▸ Set exercise
Copy the records from the line containing "genus: Verbascum" through the end of the records, inclusive, replacing "scientific name" with "binomial name" and changing nothing else.

▸ The data
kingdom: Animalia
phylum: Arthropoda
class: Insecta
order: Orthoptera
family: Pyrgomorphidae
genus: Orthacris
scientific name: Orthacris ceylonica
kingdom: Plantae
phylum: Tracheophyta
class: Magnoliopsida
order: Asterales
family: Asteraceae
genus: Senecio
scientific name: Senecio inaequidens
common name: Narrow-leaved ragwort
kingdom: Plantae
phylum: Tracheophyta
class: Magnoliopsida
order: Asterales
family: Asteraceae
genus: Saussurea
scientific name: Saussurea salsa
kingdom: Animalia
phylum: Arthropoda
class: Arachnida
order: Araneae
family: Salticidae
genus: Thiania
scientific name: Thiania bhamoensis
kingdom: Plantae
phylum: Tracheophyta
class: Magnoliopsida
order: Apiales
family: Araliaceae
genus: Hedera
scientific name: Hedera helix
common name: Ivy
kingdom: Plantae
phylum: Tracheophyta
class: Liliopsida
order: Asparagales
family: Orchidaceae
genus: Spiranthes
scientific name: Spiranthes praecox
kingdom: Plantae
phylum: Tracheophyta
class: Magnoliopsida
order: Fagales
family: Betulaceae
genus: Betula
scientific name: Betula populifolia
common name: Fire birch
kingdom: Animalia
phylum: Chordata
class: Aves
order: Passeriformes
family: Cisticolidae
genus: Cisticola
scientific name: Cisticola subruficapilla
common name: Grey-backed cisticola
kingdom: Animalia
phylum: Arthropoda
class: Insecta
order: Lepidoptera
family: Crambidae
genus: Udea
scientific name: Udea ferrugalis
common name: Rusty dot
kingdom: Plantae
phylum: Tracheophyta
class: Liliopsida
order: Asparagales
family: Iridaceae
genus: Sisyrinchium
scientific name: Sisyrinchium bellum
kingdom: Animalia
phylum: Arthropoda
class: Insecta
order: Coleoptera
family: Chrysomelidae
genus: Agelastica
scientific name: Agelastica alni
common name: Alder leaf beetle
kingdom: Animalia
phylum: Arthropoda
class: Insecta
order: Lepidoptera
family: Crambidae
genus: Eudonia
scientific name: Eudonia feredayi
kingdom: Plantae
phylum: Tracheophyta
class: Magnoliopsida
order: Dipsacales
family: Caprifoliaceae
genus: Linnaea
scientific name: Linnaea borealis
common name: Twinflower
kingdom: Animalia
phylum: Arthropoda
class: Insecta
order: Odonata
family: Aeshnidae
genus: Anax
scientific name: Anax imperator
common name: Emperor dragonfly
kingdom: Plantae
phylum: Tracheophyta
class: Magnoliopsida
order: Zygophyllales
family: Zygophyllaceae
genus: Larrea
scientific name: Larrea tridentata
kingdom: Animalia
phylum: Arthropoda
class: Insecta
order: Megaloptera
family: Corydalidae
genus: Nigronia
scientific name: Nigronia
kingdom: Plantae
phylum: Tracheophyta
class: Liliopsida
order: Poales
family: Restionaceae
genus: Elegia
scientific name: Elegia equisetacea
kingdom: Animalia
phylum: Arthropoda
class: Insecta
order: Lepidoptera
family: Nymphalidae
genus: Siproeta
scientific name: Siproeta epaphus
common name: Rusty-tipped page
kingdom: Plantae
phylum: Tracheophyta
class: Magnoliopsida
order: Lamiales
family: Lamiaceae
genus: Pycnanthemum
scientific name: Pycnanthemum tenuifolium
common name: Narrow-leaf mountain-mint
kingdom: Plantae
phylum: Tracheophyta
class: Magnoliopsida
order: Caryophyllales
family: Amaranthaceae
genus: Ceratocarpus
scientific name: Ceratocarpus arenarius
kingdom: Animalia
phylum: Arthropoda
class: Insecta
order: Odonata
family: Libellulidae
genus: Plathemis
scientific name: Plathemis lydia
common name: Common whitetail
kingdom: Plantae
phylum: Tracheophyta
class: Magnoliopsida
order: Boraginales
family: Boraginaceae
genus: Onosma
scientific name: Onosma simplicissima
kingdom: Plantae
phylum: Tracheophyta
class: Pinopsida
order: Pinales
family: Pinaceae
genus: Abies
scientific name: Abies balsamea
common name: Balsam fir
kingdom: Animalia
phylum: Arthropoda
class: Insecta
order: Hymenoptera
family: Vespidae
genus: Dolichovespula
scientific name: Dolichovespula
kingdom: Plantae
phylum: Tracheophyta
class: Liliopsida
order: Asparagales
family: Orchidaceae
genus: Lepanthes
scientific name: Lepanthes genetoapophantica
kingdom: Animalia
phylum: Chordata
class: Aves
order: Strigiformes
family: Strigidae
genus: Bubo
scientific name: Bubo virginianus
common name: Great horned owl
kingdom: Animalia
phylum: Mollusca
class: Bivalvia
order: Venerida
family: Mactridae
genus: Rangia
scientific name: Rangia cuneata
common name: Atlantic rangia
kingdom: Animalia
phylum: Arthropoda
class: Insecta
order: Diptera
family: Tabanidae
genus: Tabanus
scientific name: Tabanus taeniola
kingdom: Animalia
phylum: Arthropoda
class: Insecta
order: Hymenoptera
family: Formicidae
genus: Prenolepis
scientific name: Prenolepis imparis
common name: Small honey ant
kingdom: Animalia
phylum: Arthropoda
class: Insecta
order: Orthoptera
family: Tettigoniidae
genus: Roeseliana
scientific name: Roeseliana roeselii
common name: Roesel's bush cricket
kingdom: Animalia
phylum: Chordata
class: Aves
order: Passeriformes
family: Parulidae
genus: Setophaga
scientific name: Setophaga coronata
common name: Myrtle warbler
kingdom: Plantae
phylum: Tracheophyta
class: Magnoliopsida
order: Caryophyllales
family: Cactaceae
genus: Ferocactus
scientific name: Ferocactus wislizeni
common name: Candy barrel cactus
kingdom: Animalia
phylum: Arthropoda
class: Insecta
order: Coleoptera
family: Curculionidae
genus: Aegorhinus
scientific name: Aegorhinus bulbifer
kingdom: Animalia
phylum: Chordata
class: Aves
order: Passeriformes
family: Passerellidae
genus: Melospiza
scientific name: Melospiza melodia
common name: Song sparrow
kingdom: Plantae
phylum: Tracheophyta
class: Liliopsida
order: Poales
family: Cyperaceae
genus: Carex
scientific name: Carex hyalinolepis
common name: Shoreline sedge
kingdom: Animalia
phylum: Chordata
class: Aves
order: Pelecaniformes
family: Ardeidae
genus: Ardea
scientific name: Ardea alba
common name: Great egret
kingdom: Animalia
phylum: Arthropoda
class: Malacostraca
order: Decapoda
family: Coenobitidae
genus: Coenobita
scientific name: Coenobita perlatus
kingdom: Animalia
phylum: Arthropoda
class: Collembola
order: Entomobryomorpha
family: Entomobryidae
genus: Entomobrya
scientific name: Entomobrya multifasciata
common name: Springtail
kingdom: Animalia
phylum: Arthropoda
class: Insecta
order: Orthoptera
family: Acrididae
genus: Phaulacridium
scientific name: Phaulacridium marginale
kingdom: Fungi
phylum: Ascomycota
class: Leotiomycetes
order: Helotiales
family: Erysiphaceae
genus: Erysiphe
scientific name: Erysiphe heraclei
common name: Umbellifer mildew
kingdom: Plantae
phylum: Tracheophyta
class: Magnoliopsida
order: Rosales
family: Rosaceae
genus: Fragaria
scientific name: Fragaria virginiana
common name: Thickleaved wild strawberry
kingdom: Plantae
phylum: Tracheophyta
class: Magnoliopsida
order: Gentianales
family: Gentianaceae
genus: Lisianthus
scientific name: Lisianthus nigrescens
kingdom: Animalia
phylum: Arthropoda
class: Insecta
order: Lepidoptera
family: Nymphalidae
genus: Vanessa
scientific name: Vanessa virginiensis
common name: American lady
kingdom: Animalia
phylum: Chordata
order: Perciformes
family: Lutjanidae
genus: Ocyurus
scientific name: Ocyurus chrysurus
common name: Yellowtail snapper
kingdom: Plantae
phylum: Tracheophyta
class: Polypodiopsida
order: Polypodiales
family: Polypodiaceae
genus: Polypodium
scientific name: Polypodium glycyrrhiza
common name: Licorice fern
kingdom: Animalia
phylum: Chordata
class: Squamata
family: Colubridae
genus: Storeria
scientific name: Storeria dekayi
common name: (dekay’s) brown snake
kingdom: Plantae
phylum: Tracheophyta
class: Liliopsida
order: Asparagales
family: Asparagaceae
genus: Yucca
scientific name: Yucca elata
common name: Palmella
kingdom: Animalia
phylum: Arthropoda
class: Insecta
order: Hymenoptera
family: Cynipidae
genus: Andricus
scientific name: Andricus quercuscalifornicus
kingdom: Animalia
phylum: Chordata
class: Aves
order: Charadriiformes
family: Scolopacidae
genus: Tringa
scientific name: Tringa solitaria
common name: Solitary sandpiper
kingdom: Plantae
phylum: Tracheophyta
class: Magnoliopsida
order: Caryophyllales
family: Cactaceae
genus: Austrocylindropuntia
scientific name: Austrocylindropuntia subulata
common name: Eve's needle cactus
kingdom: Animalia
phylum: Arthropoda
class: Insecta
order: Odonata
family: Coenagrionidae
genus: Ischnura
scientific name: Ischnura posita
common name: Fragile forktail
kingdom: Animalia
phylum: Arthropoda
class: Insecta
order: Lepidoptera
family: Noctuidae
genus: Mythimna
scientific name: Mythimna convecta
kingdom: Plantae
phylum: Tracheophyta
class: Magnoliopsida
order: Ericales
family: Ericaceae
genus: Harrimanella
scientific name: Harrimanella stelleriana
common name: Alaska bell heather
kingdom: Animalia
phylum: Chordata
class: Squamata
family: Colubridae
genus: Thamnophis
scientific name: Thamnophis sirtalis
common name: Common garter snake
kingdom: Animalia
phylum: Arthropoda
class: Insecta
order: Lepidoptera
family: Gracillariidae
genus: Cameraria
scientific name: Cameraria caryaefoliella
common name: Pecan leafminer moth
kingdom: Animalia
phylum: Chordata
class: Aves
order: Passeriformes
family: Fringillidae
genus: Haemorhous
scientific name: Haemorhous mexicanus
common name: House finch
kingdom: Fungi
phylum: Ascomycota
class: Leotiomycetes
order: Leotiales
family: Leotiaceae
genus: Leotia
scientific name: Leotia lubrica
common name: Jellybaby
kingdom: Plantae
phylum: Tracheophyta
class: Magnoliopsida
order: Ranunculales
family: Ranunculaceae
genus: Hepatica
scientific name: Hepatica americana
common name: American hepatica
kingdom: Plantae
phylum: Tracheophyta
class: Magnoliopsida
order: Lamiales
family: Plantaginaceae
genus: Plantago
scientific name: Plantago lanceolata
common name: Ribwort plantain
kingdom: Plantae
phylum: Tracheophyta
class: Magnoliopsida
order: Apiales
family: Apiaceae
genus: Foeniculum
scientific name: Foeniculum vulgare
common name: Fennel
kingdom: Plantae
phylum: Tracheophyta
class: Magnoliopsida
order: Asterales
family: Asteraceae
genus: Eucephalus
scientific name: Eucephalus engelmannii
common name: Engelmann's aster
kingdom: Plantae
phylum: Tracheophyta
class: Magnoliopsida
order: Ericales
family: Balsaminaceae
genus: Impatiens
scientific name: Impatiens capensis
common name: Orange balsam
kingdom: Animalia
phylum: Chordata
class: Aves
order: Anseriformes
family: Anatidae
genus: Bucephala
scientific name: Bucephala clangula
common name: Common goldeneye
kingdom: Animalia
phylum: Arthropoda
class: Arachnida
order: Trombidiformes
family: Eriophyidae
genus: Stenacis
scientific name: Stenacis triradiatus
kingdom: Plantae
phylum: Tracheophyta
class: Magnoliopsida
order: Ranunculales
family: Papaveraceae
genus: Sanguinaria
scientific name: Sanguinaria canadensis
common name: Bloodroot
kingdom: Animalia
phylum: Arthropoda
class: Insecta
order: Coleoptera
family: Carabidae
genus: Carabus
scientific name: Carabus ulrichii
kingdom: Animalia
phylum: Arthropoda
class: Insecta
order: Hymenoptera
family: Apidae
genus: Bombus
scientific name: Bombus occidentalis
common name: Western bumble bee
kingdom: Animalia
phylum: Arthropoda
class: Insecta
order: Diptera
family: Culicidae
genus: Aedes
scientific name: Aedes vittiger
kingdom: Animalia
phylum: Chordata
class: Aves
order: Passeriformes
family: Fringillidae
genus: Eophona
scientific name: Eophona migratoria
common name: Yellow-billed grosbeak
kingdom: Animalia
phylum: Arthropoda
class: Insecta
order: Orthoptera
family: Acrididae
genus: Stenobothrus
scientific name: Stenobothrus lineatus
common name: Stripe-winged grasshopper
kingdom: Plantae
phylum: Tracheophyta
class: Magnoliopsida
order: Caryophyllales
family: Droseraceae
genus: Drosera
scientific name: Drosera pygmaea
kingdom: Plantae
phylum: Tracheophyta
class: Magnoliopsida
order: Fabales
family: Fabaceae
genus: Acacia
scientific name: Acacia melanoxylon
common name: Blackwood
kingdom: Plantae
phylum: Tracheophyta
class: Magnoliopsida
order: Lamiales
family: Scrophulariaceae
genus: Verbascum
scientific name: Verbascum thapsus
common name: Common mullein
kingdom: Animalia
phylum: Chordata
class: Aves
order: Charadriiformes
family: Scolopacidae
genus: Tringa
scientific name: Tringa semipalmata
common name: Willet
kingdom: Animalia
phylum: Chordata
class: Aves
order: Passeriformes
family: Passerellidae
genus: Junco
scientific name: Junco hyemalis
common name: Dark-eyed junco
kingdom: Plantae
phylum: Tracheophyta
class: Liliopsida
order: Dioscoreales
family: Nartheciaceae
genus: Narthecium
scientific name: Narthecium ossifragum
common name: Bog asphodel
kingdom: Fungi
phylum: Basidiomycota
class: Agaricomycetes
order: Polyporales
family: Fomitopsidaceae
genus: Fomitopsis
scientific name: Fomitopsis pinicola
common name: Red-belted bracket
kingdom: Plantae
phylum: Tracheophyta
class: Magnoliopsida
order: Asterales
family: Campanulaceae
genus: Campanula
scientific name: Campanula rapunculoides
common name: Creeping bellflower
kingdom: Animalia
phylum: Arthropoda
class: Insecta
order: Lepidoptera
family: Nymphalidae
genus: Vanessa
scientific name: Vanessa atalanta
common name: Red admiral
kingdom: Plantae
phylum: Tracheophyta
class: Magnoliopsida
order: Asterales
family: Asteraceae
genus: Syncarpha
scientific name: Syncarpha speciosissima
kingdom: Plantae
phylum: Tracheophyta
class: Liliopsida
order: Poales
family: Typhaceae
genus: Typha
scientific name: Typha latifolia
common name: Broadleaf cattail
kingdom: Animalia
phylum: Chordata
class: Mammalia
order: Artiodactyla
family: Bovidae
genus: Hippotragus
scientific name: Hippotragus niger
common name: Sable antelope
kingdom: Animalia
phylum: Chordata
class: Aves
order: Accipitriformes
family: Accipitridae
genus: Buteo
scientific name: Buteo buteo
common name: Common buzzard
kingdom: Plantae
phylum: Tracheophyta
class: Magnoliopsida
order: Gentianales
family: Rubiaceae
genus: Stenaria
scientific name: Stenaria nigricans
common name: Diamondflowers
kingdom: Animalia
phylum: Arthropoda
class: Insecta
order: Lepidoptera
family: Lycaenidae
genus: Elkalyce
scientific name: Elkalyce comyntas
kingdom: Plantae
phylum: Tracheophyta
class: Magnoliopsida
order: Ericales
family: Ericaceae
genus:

▸ Output of the task
genus: Verbascum
binomial name: Verbascum thapsus
common name: Common mullein
kingdom: Animalia
phylum: Chordata
class: Aves
order: Charadriiformes
family: Scolopacidae
genus: Tringa
binomial name: Tringa semipalmata
common name: Willet
kingdom: Animalia
phylum: Chordata
class: Aves
order: Passeriformes
family: Passerellidae
genus: Junco
binomial name: Junco hyemalis
common name: Dark-eyed junco
kingdom: Plantae
phylum: Tracheophyta
class: Liliopsida
order: Dioscoreales
family: Nartheciaceae
genus: Narthecium
binomial name: Narthecium ossifragum
common name: Bog asphodel
kingdom: Fungi
phylum: Basidiomycota
class: Agaricomycetes
order: Polyporales
family: Fomitopsidaceae
genus: Fomitopsis
binomial name: Fomitopsis pinicola
common name: Red-belted bracket
kingdom: Plantae
phylum: Tracheophyta
class: Magnoliopsida
order: Asterales
family: Campanulaceae
genus: Campanula
binomial name: Campanula rapunculoides
common name: Creeping bellflower
kingdom: Animalia
phylum: Arthropoda
class: Insecta
order: Lepidoptera
family: Nymphalidae
genus: Vanessa
binomial name: Vanessa atalanta
common name: Red admiral
kingdom: Plantae
phylum: Tracheophyta
class: Magnoliopsida
order: Asterales
family: Asteraceae
genus: Syncarpha
binomial name: Syncarpha speciosissima
kingdom: Plantae
phylum: Tracheophyta
class: Liliopsida
order: Poales
family: Typhaceae
genus: Typha
binomial name: Typha latifolia
common name: Broadleaf cattail
kingdom: Animalia
phylum: Chordata
class: Mammalia
order: Artiodactyla
family: Bovidae
genus: Hippotragus
binomial name: Hippotragus niger
common name: Sable antelope
kingdom: Animalia
phylum: Chordata
class: Aves
order: Accipitriformes
family: Accipitridae
genus: Buteo
binomial name: Buteo buteo
common name: Common buzzard
kingdom: Plantae
phylum: Tracheophyta
class: Magnoliopsida
order: Gentianales
family: Rubiaceae
genus: Stenaria
binomial name: Stenaria nigricans
common name: Diamondflowers
kingdom: Animalia
phylum: Arthropoda
class: Insecta
order: Lepidoptera
family: Lycaenidae
genus: Elkalyce
binomial name: Elkalyce comyntas
kingdom: Plantae
phylum: Tracheophyta
class: Magnoliopsida
order: Ericales
family: Ericaceae
genus:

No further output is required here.